■ What is asked ■
In the article on the proposed SNAP overhaul, translate this sentence into Spanish: "The administration’s proposal to overhaul SNAP would squeeze the nutrition safety net, and make it more paternalistic."
━━━━━ Extracted text ━━━━━
President Trump's Hunger Games

The administration’s proposal to overhaul SNAP would squeeze the nutrition safety net, and make it more paternalistic.

A Ralph's grocery store employee loads a cart for a customer in Los Angeles. (Lucy Nicholson / Reuters)

This week, as part of its 2019 budget request, the Trump administration put forward a radical new policy proposal. The Supplemental Nutrition Assistance Program—SNAP, commonly known as food stamps—would reduce the amount of money given to lower-income families to help them buy groceries and would instead send food directly to them. Office of Management and Budget Director Mick Mulvaney described it as a “Blue Apron-type program” that would cut costs and provide better food to recipients. “We thought it was a tremendous idea,” he said at a press conference on Monday.
━━━━━ Items ━━━━━
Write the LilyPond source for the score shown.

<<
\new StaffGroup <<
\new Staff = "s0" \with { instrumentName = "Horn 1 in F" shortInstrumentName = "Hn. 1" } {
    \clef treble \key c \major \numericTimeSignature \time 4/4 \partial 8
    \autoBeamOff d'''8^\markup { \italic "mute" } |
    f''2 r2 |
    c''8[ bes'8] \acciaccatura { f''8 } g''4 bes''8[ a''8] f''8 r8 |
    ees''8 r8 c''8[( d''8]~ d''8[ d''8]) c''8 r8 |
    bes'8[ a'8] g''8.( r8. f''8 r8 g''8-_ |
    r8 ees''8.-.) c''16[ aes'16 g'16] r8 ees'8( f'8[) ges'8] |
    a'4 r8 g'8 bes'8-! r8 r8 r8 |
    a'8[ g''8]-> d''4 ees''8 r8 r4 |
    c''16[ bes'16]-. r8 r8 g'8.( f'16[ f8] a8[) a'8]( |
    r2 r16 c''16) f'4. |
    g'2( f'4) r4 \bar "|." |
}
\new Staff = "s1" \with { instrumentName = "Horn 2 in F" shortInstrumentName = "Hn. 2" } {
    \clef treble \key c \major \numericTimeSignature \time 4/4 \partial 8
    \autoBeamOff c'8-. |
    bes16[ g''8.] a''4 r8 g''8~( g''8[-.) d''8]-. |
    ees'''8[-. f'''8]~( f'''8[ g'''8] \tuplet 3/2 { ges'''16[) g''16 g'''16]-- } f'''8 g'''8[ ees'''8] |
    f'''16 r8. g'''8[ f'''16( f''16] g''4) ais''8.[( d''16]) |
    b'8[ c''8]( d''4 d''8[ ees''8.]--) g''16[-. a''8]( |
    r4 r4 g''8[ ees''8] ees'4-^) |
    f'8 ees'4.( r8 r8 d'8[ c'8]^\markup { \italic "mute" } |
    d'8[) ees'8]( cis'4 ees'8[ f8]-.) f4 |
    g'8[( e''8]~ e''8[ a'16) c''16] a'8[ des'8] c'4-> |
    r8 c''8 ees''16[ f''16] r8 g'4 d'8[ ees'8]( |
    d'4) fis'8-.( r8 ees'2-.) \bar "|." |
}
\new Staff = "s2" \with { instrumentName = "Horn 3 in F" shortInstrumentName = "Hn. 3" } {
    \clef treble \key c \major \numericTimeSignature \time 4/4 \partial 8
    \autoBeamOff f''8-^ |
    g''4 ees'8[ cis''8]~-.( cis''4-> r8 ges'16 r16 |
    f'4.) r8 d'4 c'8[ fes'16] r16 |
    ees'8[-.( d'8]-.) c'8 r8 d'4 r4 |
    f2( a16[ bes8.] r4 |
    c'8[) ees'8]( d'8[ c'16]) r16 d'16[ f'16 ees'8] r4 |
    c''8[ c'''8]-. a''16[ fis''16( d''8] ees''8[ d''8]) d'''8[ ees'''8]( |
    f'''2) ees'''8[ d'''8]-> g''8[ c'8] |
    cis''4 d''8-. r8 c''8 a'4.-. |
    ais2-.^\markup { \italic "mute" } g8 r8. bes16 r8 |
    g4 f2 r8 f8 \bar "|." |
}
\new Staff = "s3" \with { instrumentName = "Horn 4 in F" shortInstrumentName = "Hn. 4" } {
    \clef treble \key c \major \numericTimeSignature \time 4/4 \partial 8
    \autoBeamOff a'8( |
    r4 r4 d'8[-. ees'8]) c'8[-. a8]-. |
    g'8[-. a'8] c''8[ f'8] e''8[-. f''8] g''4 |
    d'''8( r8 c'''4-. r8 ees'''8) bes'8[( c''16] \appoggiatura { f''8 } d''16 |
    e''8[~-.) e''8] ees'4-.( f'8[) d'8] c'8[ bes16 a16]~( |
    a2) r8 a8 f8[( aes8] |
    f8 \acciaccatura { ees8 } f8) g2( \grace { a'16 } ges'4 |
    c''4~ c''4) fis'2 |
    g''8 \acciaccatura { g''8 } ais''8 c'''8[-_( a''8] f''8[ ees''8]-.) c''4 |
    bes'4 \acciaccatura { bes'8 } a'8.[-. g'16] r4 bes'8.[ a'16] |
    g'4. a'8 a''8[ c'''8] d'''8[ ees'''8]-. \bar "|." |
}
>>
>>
━━━━━
■ Reply ■
La propuesta de la administración para reformar el SNAP restringiría la red de seguridad nutricional y la haría más paternalista.